Boston housing dataset
print(load_boston()["DESCR"][:1233])

Boston housing description

.. _boston_dataset:

Boston house prices dataset
---------------------------

**Data Set Characteristics:**  

    :Number of Instances: 506 

    :Number of Attributes: 13 numeric/categorical predictive. Median Value (attribute 14) is usually the target.

    :Attribute Information (in order):
        - CRIM     per capita crime rate by town
        - ZN       proportion of residential land zoned for lots over 25,000 sq.ft.
        - INDUS    proportion of non-retail business acres per town
        - CHAS     Charles River dummy variable (= 1 if tract bounds river; 0 otherwise)
        - NOX      nitric oxides concentration (parts per 10 million)
        - RM       average number of rooms per dwelling
        - AGE      proportion of owner-occupied units built prior to 1940
        - DIS      weighted distances to five Boston employment centres
        - RAD      index of accessibility to radial highways
        - TAX      full-value property-tax rate per $10,000
        - PTRATIO  pupil-teacher ratio by town
        - B        1000(Bk - 0.63)^2 where Bk is the proportion of black people by town
        - LSTAT    % lower status of the population
        - MEDV     Median value of owner-occupied homes in $1000's

This dataset contains features like "lower status of population" and "the proportion of blacks by town".

Danger

This is bad! There's a real possibility that our model will overfit on MSE and underfit on fairness when we want to apply it. Scikit-Lego has some support to deal with fairness issues like this one.

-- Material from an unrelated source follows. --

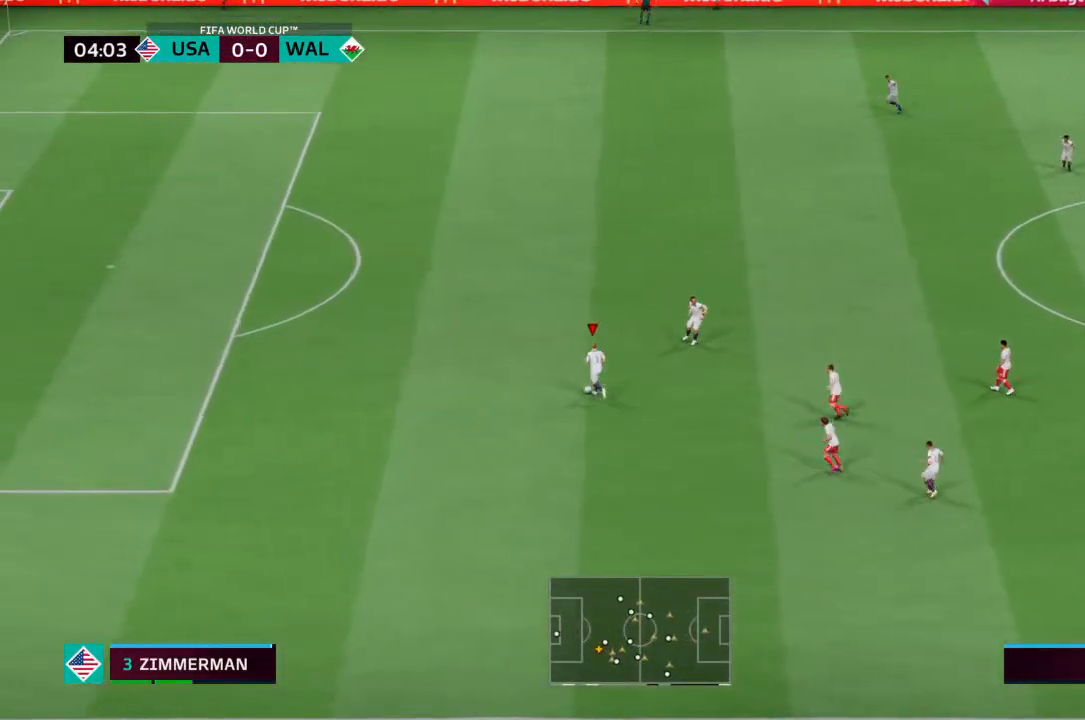
{"buttons": [], "left_stick": "up", "right_stick": "center", "events": [[200, "CROSS", "up"]]}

Dealing with issues such as fairness in machine learning can in general be done in three ways:

  • Data preprocessing
  • Model constraints
  • Prediction postprocessing

Before we can dive into methods for getting more fair predictions, we first need to define how to measure fairness.

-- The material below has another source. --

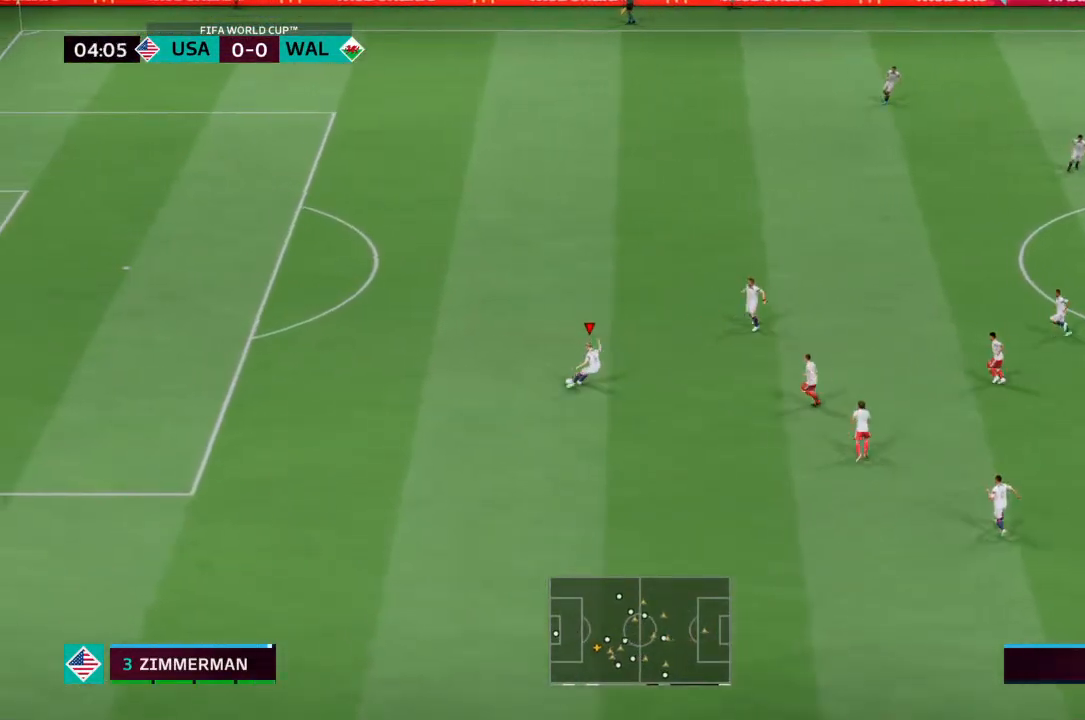
{"buttons": [], "left_stick": "center", "right_stick": "center", "events": [[100, "left_stick", "center"]]}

Measuring fairness for Regression

Measuring fairness can be done in many ways but we'll consider one definition: the output of the model is fair with regards to groups \(A\) and \(B\) if prediction has a distribution independent of group \(A\) or \(B\).

In laymans terms: if group \(A\) and \(B\) don't get the same predictions: no bueno.

Formally, how much the means of the distributions differ can be written as:

\[fairness = \left\lvert \frac{1}{|Z_1|} \sum_{i \in Z_1} \hat{y}_{i} - \frac{1}{|Z_0|} \sum_{j \in Z_0} \hat{y}_{j} \right\rvert\]

where \(Z_1\) is the subset of the population where our sensitive attribute is true, and \(Z_0\) the subset of the population where the sensitive attribute is false.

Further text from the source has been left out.